COLUMBIA, Mo. -- June 2010 was the warmest June in decades, according to a University of Missouri climatologist.
"You have to go back 57 years to find a warmer June," said Pat Guinan with the MU Extension Commercial Agriculture program. Temperatures ran 4 to 6 degrees above normal over much of the state, with temperatures 6 to 7 degrees warmer in Southeast Missouri.
Cape Girardeau reached an average high of 91.3 degrees, with 19 days above 90 degrees.
"Preliminary data shows the month of June will be the seventh warmest in 116 years of weather records," Guinan told MU Extension plant science specialists in a weekly teleconference. "Southeast Missouri will probably have its first- or second-warmest June ever."
However, rainfall totals for June are at the extremes, depending on the location.
"North Missouri was extremely wet while south Missouri was extremely dry," Guinan said. "The weather station at Bloomfield recorded zero rainfall the whole month. Lack of rain in June is highly unusual."
Cape Girardeau received 1.66 inches of rain, short of the average of 3.43 inches for June, according to the Cape Girardeau Regional Airport weather station.
Rainfall has caused repeated flooding of crop fields along streams and rivers across northern Missouri.
"Some fields have been underwater four times. Now they may be flooded again," said Bill Wiebold, MU Extension crops specialist.
Chances for flooding will remain at least through the first half of July, Guinan said.
Gulf of Mexico moisture and perhaps some remnants of Hurricane Alex are expected to move north and interact with a front over the Midwest in the next several days, Guinan said. That could mean significant rainfall from Texas to Wisconsin, he said.
The call for rain was welcomed by regional specialists in the dry southwest Missouri counties. However, more rain on the Missouri River watershed was not good news for crop specialists in northwest Missouri.
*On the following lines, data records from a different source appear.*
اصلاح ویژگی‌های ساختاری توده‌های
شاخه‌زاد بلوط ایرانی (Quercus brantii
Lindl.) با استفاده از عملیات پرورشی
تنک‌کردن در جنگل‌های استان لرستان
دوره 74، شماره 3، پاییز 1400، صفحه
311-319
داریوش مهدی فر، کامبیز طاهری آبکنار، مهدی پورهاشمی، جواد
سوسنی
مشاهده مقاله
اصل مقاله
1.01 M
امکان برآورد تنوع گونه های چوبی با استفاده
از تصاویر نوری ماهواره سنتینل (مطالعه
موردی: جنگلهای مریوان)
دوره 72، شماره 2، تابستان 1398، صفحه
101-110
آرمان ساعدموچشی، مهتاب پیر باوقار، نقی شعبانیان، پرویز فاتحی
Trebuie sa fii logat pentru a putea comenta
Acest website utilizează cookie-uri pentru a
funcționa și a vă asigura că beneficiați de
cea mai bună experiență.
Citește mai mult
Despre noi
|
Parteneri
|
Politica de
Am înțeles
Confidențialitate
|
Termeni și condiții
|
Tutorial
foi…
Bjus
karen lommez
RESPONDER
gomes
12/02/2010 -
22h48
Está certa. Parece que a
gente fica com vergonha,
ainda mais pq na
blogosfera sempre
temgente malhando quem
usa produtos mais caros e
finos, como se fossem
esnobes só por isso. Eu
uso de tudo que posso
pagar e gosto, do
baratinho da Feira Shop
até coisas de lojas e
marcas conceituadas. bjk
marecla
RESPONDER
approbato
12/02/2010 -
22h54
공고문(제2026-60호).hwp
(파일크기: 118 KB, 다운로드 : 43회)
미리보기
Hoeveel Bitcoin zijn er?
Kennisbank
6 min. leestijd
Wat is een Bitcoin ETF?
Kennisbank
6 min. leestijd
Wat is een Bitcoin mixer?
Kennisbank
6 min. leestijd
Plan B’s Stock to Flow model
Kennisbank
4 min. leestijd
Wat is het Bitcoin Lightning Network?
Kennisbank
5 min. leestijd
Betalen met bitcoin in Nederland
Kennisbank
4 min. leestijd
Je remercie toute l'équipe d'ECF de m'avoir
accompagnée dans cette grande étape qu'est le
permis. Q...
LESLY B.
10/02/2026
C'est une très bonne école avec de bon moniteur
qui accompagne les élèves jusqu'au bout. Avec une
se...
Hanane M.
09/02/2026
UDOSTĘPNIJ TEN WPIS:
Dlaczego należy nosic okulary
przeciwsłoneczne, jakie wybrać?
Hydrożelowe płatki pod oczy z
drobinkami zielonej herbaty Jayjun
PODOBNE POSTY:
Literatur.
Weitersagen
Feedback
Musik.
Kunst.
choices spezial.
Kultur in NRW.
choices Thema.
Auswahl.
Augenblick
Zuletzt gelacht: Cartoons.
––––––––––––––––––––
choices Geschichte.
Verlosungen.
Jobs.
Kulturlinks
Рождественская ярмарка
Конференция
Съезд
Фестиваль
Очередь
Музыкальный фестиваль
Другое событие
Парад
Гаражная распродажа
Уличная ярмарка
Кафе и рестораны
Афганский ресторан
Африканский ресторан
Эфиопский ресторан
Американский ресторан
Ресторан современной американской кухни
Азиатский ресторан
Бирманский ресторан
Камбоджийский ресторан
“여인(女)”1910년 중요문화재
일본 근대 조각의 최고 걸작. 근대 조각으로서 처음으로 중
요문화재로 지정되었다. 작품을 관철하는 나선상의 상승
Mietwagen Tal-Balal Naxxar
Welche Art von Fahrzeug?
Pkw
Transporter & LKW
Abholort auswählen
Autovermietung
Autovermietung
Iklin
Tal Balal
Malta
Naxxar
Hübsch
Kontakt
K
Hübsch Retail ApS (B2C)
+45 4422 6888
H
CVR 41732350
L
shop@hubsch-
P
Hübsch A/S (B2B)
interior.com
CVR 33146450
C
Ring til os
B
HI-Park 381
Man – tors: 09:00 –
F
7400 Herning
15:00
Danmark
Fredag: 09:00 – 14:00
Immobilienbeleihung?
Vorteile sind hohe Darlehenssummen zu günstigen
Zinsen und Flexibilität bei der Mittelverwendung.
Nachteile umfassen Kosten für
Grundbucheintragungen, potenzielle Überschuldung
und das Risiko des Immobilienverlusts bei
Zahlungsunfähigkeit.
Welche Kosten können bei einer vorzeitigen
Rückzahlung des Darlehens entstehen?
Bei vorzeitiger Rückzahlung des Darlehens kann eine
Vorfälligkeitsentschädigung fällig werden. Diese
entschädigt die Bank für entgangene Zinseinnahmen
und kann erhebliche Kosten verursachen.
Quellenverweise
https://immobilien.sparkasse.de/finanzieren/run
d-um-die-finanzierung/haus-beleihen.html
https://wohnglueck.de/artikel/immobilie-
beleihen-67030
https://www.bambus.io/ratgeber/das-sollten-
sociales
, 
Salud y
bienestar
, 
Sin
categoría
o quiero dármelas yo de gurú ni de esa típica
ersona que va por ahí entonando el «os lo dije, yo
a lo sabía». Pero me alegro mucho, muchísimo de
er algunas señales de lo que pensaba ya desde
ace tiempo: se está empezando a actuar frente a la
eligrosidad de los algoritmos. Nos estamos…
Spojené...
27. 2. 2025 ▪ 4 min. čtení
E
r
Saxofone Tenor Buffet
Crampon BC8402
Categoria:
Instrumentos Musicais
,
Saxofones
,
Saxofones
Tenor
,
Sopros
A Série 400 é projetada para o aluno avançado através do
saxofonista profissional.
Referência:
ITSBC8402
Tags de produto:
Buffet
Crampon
More rain will only add to the flow of water now being released by the Corps of Engineers into the Missouri River.
Farmers working in low-lying areas of northern Missouri must continue to monitor rainfall forecasts, Guinan said.
Guinan said reports from Crowley Ridge in Southeast Missouri, where there is little irrigation, indicate corn yields have already been cut by half.
Ashleigh Day contributed to this report.